Supervised deep learning is well suited for decision-making: take our credit card example for instance. The bank takes your application and runs it against its categories of risk before taking action for or against approving you. Here’s the procedural gist:

Application is input from customer

The bank inputs data from application into the algorithm

The algorithm notices from past applications that data follows certain pathways (modeling)

For example: marital status–single, married, divorced, widowed all have a yes or no answer

The algorithm takes that application data, the yes or no answers, as determined by the bank and follows its flowchart (pathway rules)

Data flows through that pathway as the algorithm decides which of the primary categories of approved and not approved the data belongs in

The expected decision of approved or not approved is rendered

The customer is approved and is a happy camper or is not approved and wonders how to fix his credit score (had to throw that in).

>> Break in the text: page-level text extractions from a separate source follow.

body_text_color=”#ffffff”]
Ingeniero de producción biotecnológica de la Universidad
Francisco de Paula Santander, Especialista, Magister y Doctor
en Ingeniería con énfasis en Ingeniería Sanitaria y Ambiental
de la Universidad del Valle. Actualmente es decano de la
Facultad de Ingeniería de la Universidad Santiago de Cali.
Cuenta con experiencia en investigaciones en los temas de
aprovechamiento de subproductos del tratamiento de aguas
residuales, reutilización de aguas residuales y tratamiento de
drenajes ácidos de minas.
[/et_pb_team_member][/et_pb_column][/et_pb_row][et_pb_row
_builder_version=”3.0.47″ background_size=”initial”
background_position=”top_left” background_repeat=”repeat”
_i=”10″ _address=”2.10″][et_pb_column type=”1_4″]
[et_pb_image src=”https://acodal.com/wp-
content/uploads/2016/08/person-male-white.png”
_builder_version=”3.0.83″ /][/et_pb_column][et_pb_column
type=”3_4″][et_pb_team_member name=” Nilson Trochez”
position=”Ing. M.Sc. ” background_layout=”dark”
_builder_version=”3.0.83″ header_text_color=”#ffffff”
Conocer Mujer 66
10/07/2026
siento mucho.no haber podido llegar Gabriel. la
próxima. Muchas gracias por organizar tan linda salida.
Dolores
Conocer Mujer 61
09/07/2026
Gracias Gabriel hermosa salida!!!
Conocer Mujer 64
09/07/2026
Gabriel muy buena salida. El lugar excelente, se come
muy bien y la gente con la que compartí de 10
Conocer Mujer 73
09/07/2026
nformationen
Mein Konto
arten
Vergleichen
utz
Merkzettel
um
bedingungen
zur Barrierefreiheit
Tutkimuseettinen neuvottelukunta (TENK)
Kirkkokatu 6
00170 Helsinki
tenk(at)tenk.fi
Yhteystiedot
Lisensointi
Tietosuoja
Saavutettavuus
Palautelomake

Supervised deep learning is more than your typical lights on, lights off binary function. The algorithm classifies criteria into the bank’s expectation of risk, processing that risk into one of two decisions. This method of classification is known as binomial classification (two choices) or multi-class (more than two choices).

Unsupervised Deep Learning: An Exploratory Journey To Figuring Out the Unknown

If supervised deep learning is a path to expected output, unsupervised deep learning takes that same input and attempts to make sense of it before eschewing some output. Let’s take a trip to the art museum with your best friend as an example. You both become captivated with a painting of a rose. One of you sees it rather literally, the other sees it figuratively. To you, a rose is a just a rose and you want to move on to the Van Gogh exhibit. To your friend that rose is yellow when it should be red and your friend cannot figure out why the painting denotes friendship and not love. There’s no Van Gogh until there’s ready to go–and that’s not happening until your friend muses about that rose and why her current relationship is hanging on that museum wall.

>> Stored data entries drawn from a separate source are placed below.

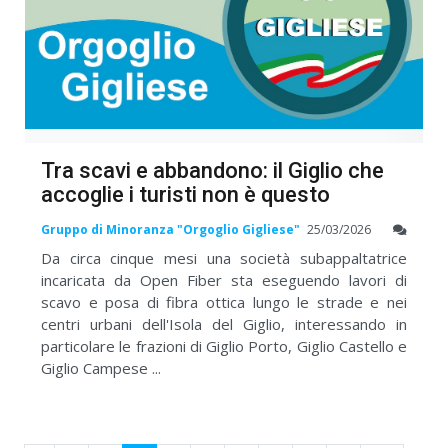
Tra scavi e abbandono: il Giglio che
accoglie i turisti non è questo
Gruppo di Minoranza "Orgoglio Gigliese"
25/03/2026
Da circa cinque mesi una società subappaltatrice
incaricata da Open Fiber sta eseguendo lavori di
scavo e posa di fibra ottica lungo le strade e nei
centri urbani dell'Isola del Giglio, interessando in
particolare le frazioni di Giglio Porto, Giglio Castello e
Giglio Campese ...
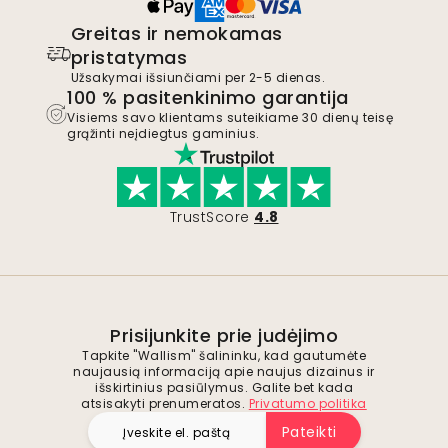
Greitas ir nemokamas
pristatymas
Užsakymai išsiunčiami per 2-5 dienas.
100 % pasitenkinimo garantija
Visiems savo klientams suteikiame 30 dienų teisę
grąžinti neįdiegtus gaminius.
TrustScore
4.8
Prisijunkite prie judėjimo
Tapkite "Wallism" šalininku, kad gautumėte
naujausią informaciją apie naujus dizainus ir
išskirtinius pasiūlymus. Galite bet kada
atsisakyti prenumeratos.
Privatumo politika
Pateikti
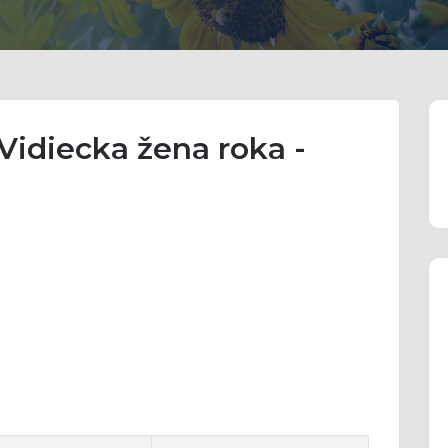
Vidiecka žena roka -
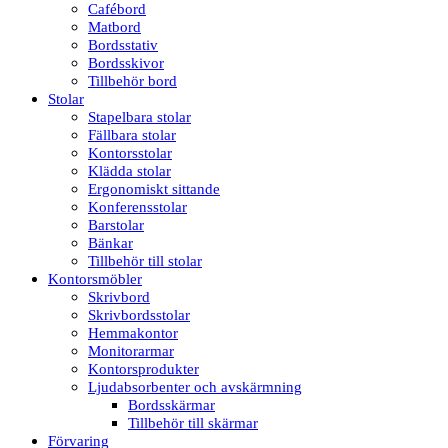
Cafébord
Matbord
Bordsstativ
Bordsskivor
Tillbehör bord
Stolar
Stapelbara stolar
Fällbara stolar
Kontorsstolar
Klädda stolar
Ergonomiskt sittande
Konferensstolar
Barstolar
Bänkar
Tillbehör till stolar
Kontorsmöbler
Skrivbord
Skrivbordsstolar
Hemmakontor
Monitorarmar
Kontorsprodukter
Ljudabsorbenter och avskärmning
Bordsskärmar
Tillbehör till skärmar
Förvaring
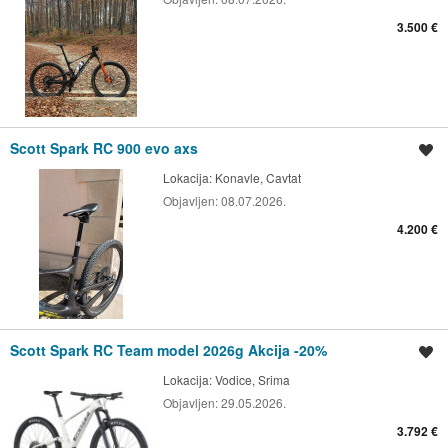
3.500 €
Scott Spark RC 900 evo axs
Spremi oglas
Lokacija:
Konavle, Cavtat
Objavljen:
08.07.2026.
4.200 €
Scott Spark RC Team model 2026g Akcija -20%
Spremi oglas
Lokacija:
Vodice, Srima
Objavljen:
29.05.2026.
3.792 €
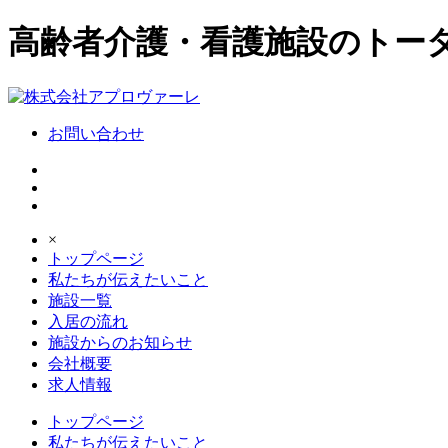
高齢者介護・看護施設のトー
お問い合わせ
×
トップページ
私たちが伝えたいこと
施設一覧
入居の流れ
施設からのお知らせ
会社概要
求人情報
トップページ
私たちが伝えたいこと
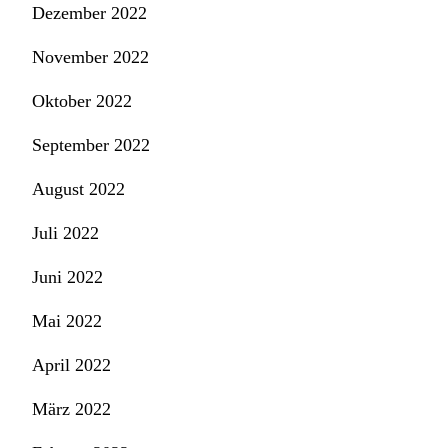
Dezember 2022
November 2022
Oktober 2022
September 2022
August 2022
Juli 2022
Juni 2022
Mai 2022
April 2022
März 2022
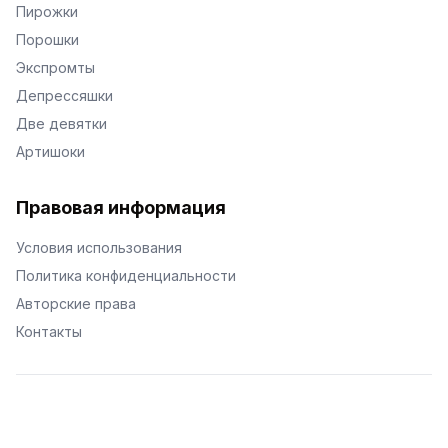
Пирожки
Порошки
Экспромты
Депрессяшки
Две девятки
Артишоки
Правовая информация
Условия использования
Политика конфиденциальности
Авторские права
Контакты
© Поэторий -
2026
•
Хиор
•
hior.ru
Сделано с любовью к малым поэтическим формам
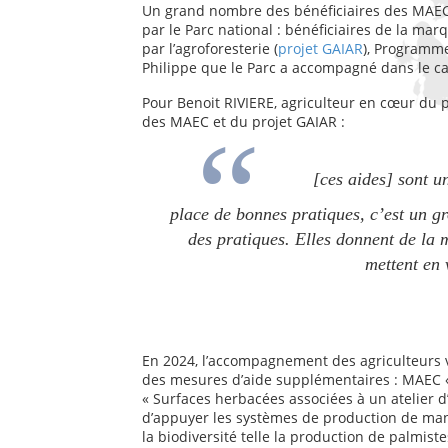
Un grand nombre des bénéficiaires des MAEC s
par le Parc national : bénéficiaires de la marq
par l’agroforesterie (
projet GAIAR
), Programme
Philippe que le Parc a accompagné dans le c
Pour Benoit RIVIERE, agriculteur en cœur du p
des MAEC et du projet GAIAR :
[ces aides] sont un 
place de bonnes pratiques, c’est un gr
des pratiques. Elles donnent de la m
mettent en 
En 2024, l’accompagnement des agriculteurs v
des mesures d’aide supplémentaires : MAEC « 
« Surfaces herbacées associées à un atelier
d’appuyer les systèmes de production de mani
la biodiversité telle la production de palmis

Unsupervised deep learning has no target, no expectation from the input. It relies on exploring layers of possibilities to get to some conclusion. While you can move on to the Van Gogh exhibit, your friend struggles to figure out how to classify all the many pathways friendship and love can take someone from convolution to happy life and how one can learn from their mistakes.

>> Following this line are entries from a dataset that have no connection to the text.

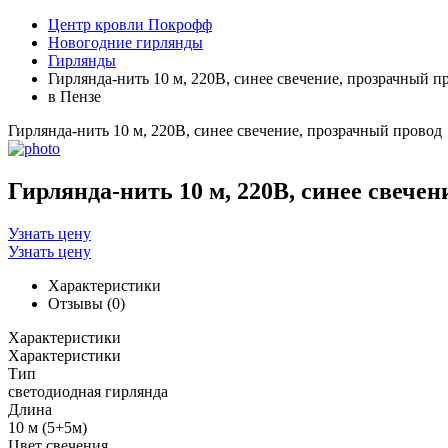
Центр кровли Покрофф
Новогодние гирлянды
Гирлянды
Гирлянда-нить 10 м, 220В, синее свечение, прозрачный п
в Пензе
Гирлянда-нить 10 м, 220В, синее свечение, прозрачный провод
Гирлянда-нить 10 м, 220В, синее свече
Узнать цену
Узнать цену
Характеристики
Отзывы (0)
Характеристики
Характеристики
Тип
светодиодная гирлянда
Длина
10 м (5+5м)
Цвет свечения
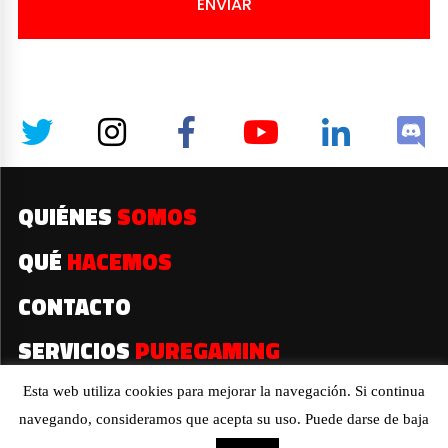
ENVIAR
QUIÉNES
SOMOS
QUÉ
HACEMOS
CONTACTO
SERVICIOS
PUREGAMING
Esta web utiliza cookies para mejorar la navegación. Si continua
navegando, consideramos que acepta su uso. Puede darse de baja
2019© Todos los derechos reservados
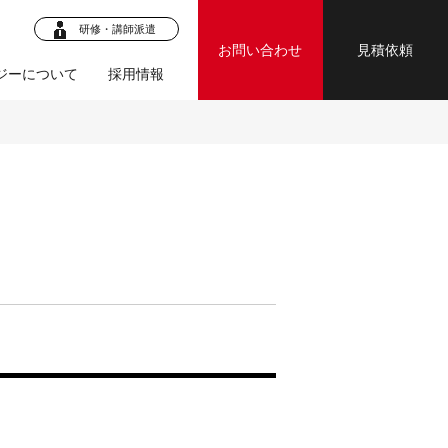
研修・講師派遣
お問い合わせ
見積依頼
ジーについて
採用情報
ロジェク
・マニュア
ジェクト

Decision Time: If You Knew Then What You Know Now

Humans are subjectively sentient creatures with decision-making processes that cater more to the unexpected (unsupervised deep learning) than to the expected (supervised deep learning). Computers don’t have the human factor. They don’t have experiences. They just have data sets, functions, and “thinking” based on layers of pooling information together in either ordered or non-ordered ways.

As neural nets and AI become more complex, so do the deep learning algorithms. You can choose among supervised, unsupervised or a combo-pack of deep learning to tackle anything from credit approvals to the complexities of mind-boggling, robotic data sets. Remember the social networking example? When you uploaded images, something called Convolutional Neural Networks (CNN) picked out traits before it came to the conclusion that you around 23, pooling together relevant data: restaurant, friends laughing, friends frowning, facial recognition, background recognition. Combine and categorize those subgroups and your image spoke volumes about who you are and how you live. Imagine what they’d unpack from what you say on an uploaded video (Recurrent NN)? Yet, sometimes life has to unfold unsupervised by knowns, reconstructing (autoencoding) the data-driven universe while self-organizing maps translate often nebulous data patterns into two-dimensions (think topographic maps) that allow you further muse as to why that rose by any other name is just backpropagation (wink).